“Walk often in drizzly weather, for then the small weeds, covered with rain drops like beads, appear more beautiful than ever. They are equally beautiful when covered with dew, fresh and adorned, almost spirited away, in a robe of dewdrops.”– Thoreau (The Journal)
Well into August, the pasture thistle has yet to open its buds, as if the flower within takes longer to construct than ordinary flowers. But by September, their purple blossoms are competing with the goldenrod to entertain bumblebees.
On a dewy morning, against the sunrise that will soon disperse the lingering mist, another session of sun-gathering and growth is anticipated. A scene fit for verse:
Prickled thistle, folded tight
You freshly waken from the night
As if the sun you surely knew
Would share its light again with you
Your jealous spines have caught the dew
A spider, too, has worked for you
A thousand lenses burning bright
Will be your dark synthetic sight
With enough of the sun’s generosity, the buds will finally mature, and the flowers open, to attract a multitude of insects. Honey bees, mason bees, wasps, and butterflies, all in various patterns and sizes, find a change of scene from the contrasting goldenrod. These two species are September companions in any Michigan meadow.
“Cnicus pumilus, pasture thistle. How many insects a single one attracts! While you sit by it, bee after bee will visit it, and busy himself probing for honey and loading himself with pollen, regardless of your overshadowing presence. He sees its purple flower from afar, and that use there is in its color.”– Thoreau (The Journal)
Willing models for photography, both the thistle and the bumblebee embody a patient and thorough nature. As the thistle flowers only in the fullness of time, bees also spend a significant amount of time carefully inspecting every petal for nectar. Despite the size of this ungainly forager, you’re more likely to be stung by the thistle. When a bumblebee buzzes around you, it’s only trying to figure out if you’re a flower or not, and it isn’t fooled easily.

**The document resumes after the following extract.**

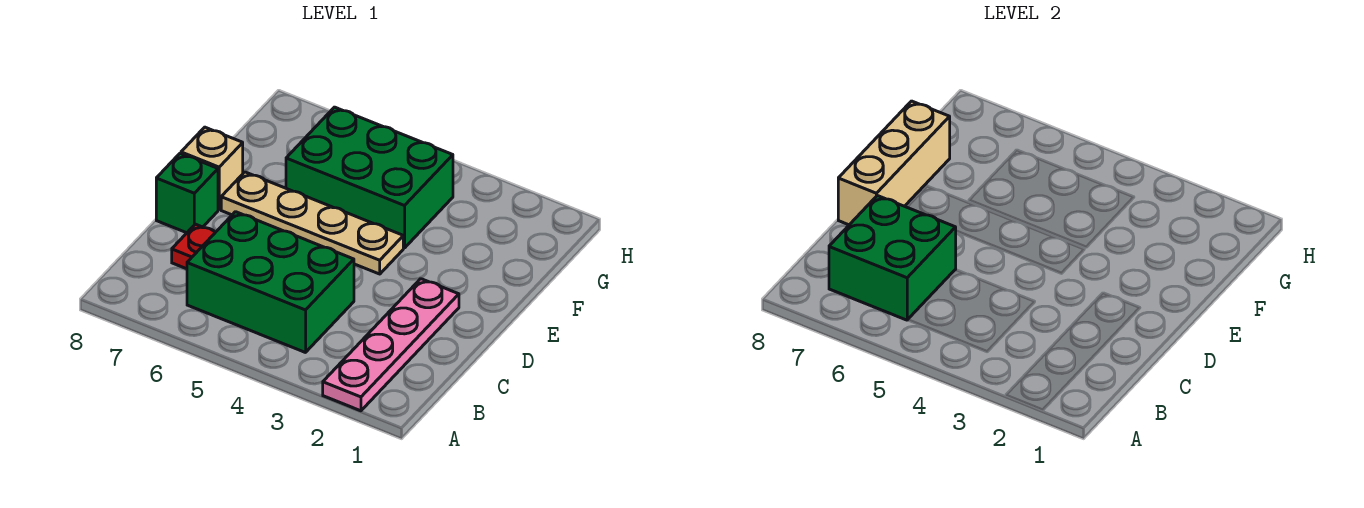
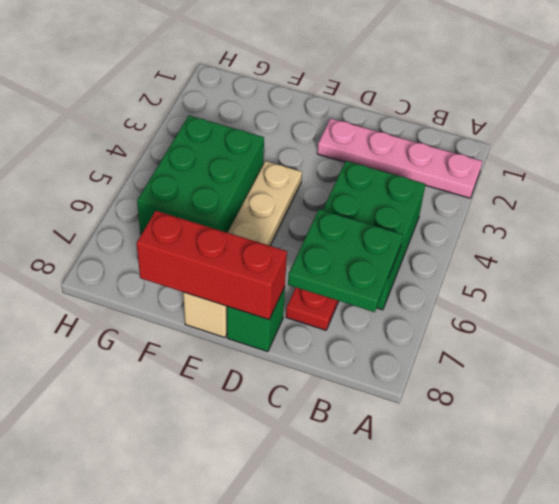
green brick B6:C7 level 2 -> green plate B6:C7 level 2
tan brick D8:F8 level 2 -> red brick D8:F8 level 2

I had considerably more trouble pursuing the idea of a prickly bouquet, to include thistle, teasel, rose, and sedge (which only looks prickly). But it was not to be. Not only do they not bloom together, but the thistle’s jealous spines dissuaded me of the idea at first touch.
Soon I went back to my docile vegetable garden, pondering another of Thoreau’s observations: “The thistle is now in bloom, which every child is eager to clutch, once.”